Sie bogen gerade in die Hauptstraße des kleinen Dorfes ein, als drei grässlich aussehende Gestalten um eine Häuserecke gestürmt kamen. Sie stießen Rebecca beinahe um und jagten ihr dabei einen Riesenschreck ein. Bekleidet waren die drei mit lumpigen Röcken. Ihre Gesichter verbargen sie hinter großen bunt angemalten Masken mit riesigen Hakennasen und einem hässlichen Zahnlückenmund. Für einen kurzen Moment blieben die drei stehen, kicherten und stierten Rebecca mit ihren hässlichen Maskengesichtern an. Eine der Gestalten wollte Rebecca einhaken und mit sich ziehen, aber diese riss sich erschrocken los. Wieder kicherten die drei scheußlichen Weiber und rannten dann weiter, an Rebecca vorbei, die Straße hinunter.
Sie hatte n vollkommen vergessen, dass die Karnevalstage gerade begonnen hatten, und dies wurde hier in Bayern wohl anders gefeiert als bei ihnen im Rheinland.

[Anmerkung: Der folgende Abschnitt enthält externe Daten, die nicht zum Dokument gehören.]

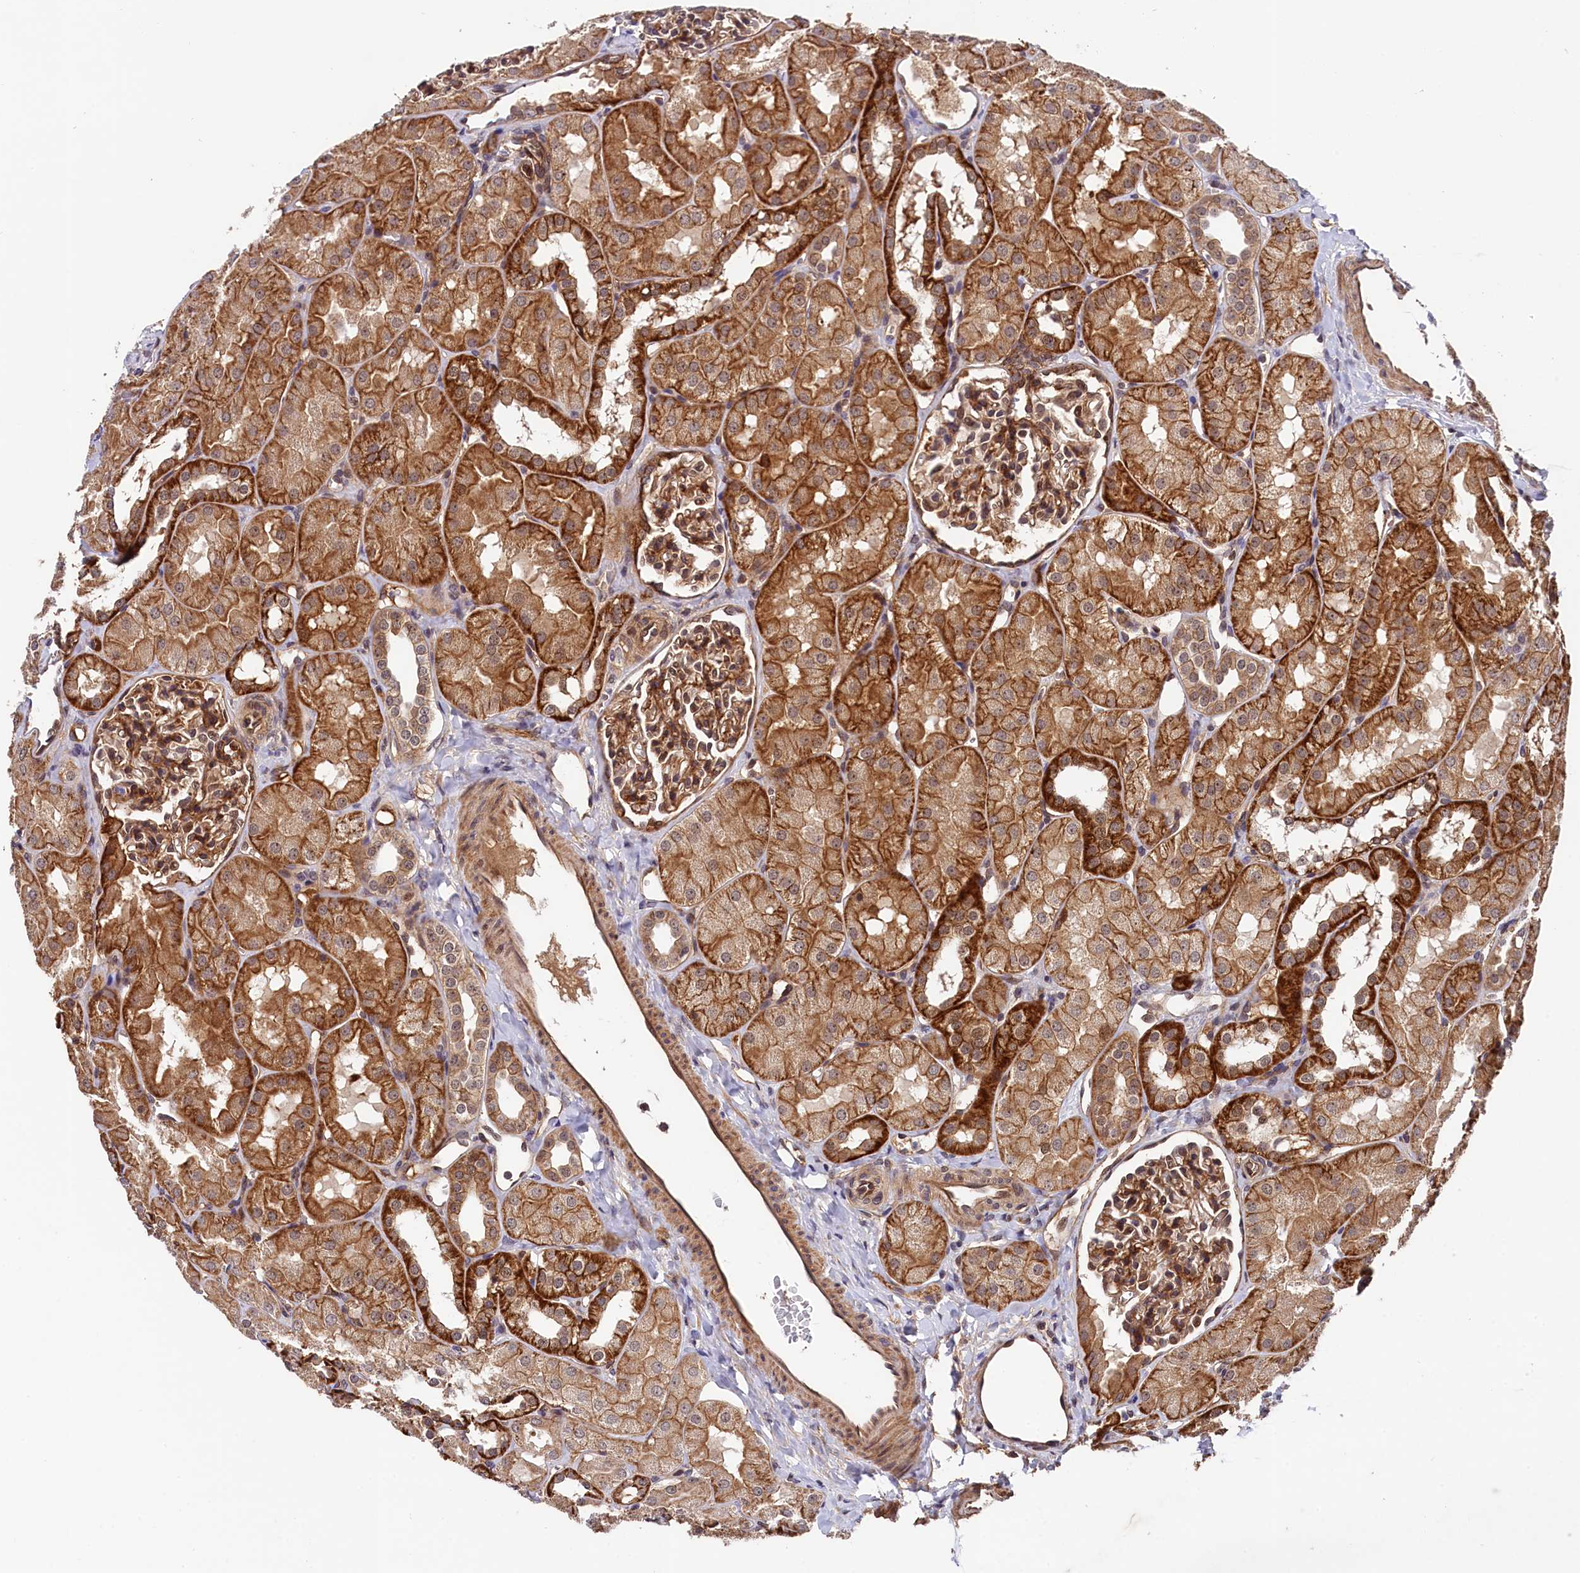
{"staining": {"intensity": "moderate", "quantity": ">75%", "location": "cytoplasmic/membranous"}, "tissue": "kidney", "cell_type": "Cells in glomeruli", "image_type": "normal", "snomed": [{"axis": "morphology", "description": "Normal tissue, NOS"}, {"axis": "topography", "description": "Kidney"}, {"axis": "topography", "description": "Urinary bladder"}], "caption": "Benign kidney was stained to show a protein in brown. There is medium levels of moderate cytoplasmic/membranous staining in approximately >75% of cells in glomeruli. (Stains: DAB (3,3'-diaminobenzidine) in brown, nuclei in blue, Microscopy: brightfield microscopy at high magnification).", "gene": "ARL14EP", "patient": {"sex": "male", "age": 16}}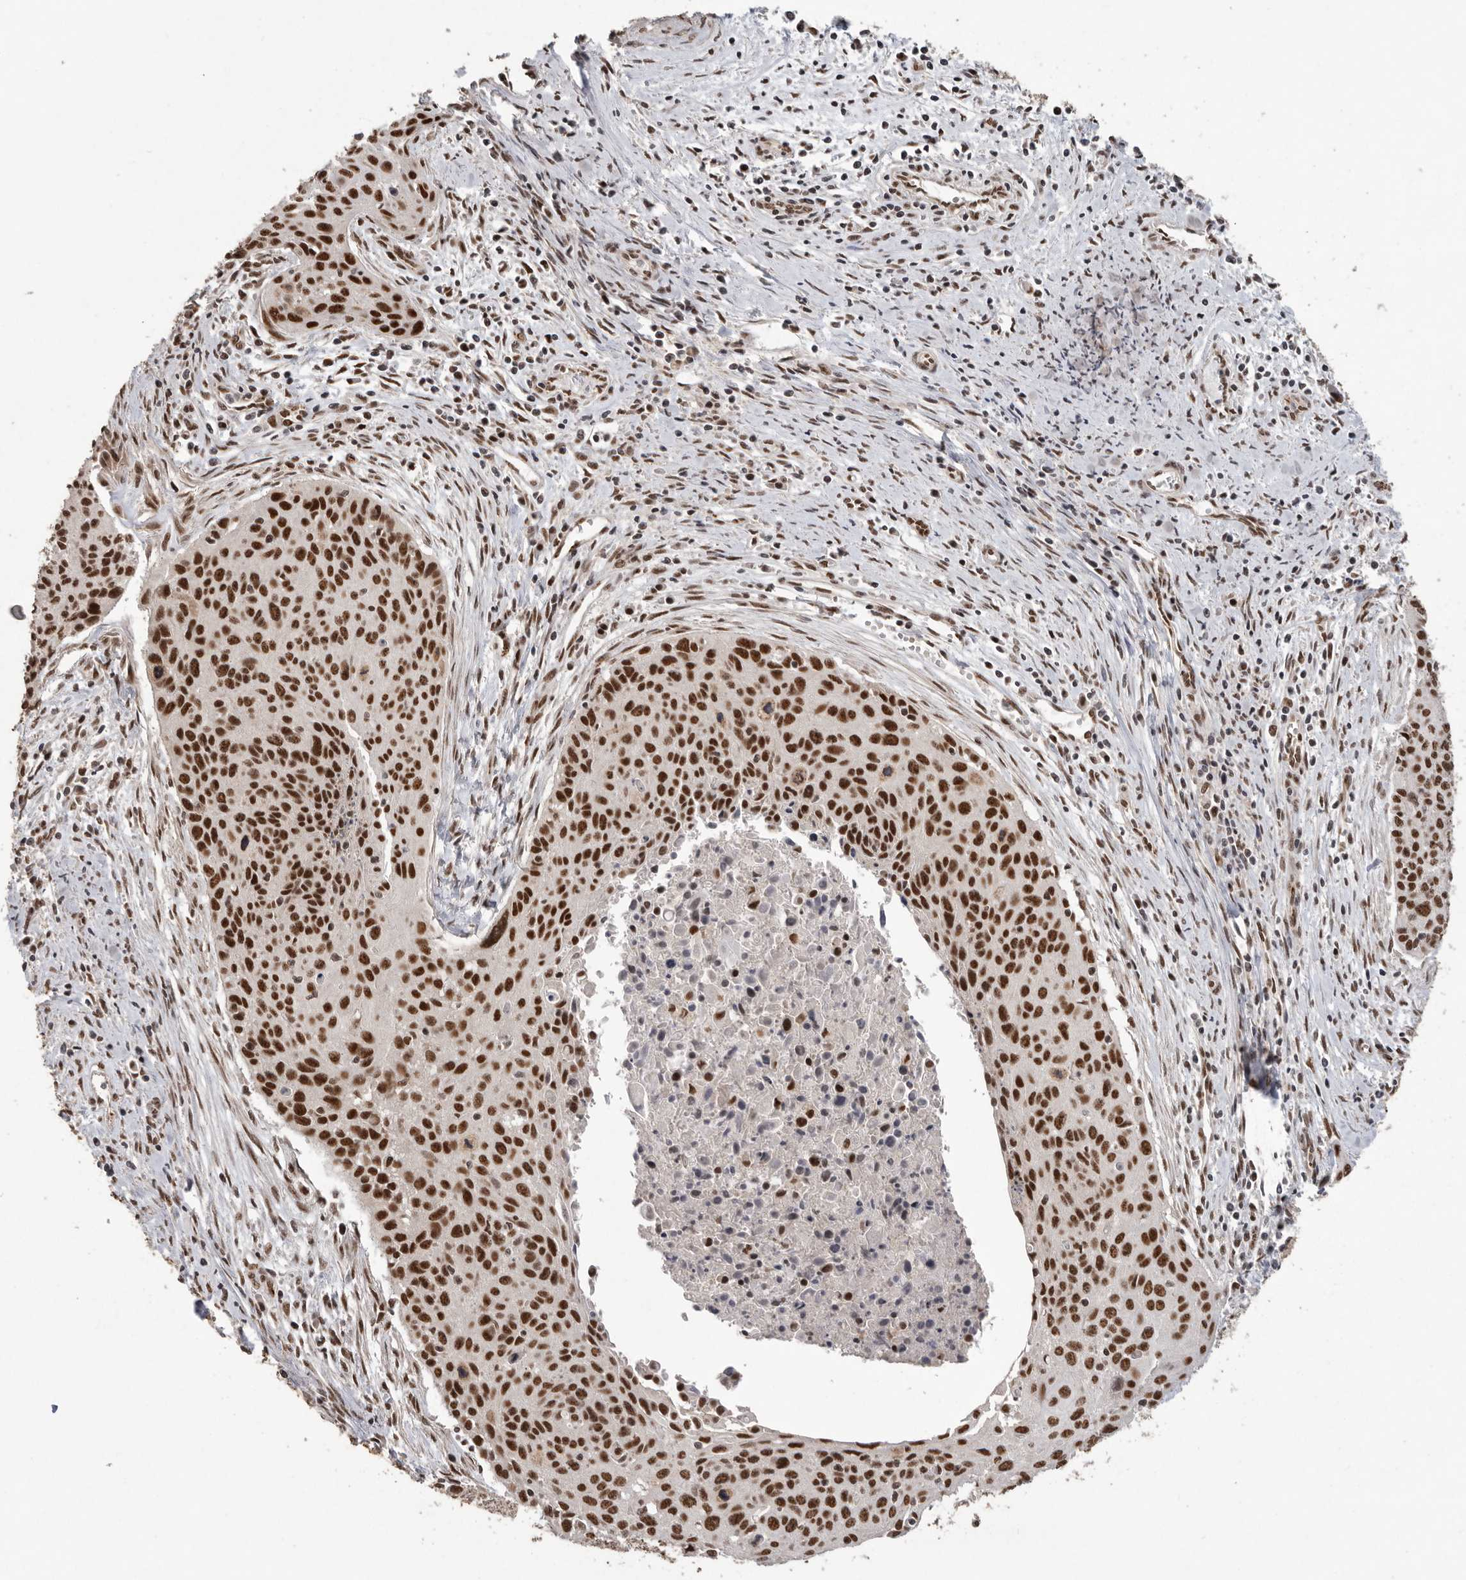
{"staining": {"intensity": "strong", "quantity": ">75%", "location": "nuclear"}, "tissue": "cervical cancer", "cell_type": "Tumor cells", "image_type": "cancer", "snomed": [{"axis": "morphology", "description": "Squamous cell carcinoma, NOS"}, {"axis": "topography", "description": "Cervix"}], "caption": "Immunohistochemical staining of squamous cell carcinoma (cervical) reveals strong nuclear protein staining in about >75% of tumor cells.", "gene": "PPP1R10", "patient": {"sex": "female", "age": 55}}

Torsten kam schnell zu ihr und nahm sie in den Arm.
„Du bist ja ganz blass, Rebecca. Das waren Hexen. Hässlich, nicht wahr?“
Sie machte sich von Torsten los und schaute grimmig, was dieser jedoch ignorierte.
Sehr witzig. Ich bin ja nicht blind...
„Nächsten Dienstag ist hier bestimmt die Hölle los, wenn die hier ihre Faschingsumzüge veranstalten“, sagte Torsten.
„Dann sind wir hoffentlich wieder weg“, erwiderte Rebecca.
Sie schaute sich ängstlich um, sah aber keine weiteren maskierten Leute auf der Straße. Erleichtert atmete sie auf.
Es war wirklich bitterkalt und die Leute, die sie trafen, hatten ihre wärmsten Jacken und Mäntel an. Auf dem Kopf trugen die meisten von ihnen warme Fellmützen.
Viele der Häuser entlang der Straße hatten tief herunter gezogene Dächer, einige wurden von schönen Holzbalkons verziert. Es wirkte sehr idyllisch und man fühlte sich sogleich zurückversetzt in eine längst vergangene Zeit.
Hier hatte ihre Tante also gelebt. Hier hatte sie ihre Kindheit verbracht. Rebecca versuchte sich vorzustellen, wie sie durch gerade diese Straße gelaufen ist, vielleicht, um ein paar Einkäufe zu erledigen….
Sie passierten eine Bäckerei, aus deren Inneren ein heimeliges Licht strömte. Rebecca spürte bei einem Blick in das Schaufenster der Backstube, dass sie ziemlich hungrig war.
„Komm, wir kaufen uns ein paar belegte Brötchen. Dabei können wir direkt nach dem Hof von Jeremy fragen“, schlug Rebecca vor.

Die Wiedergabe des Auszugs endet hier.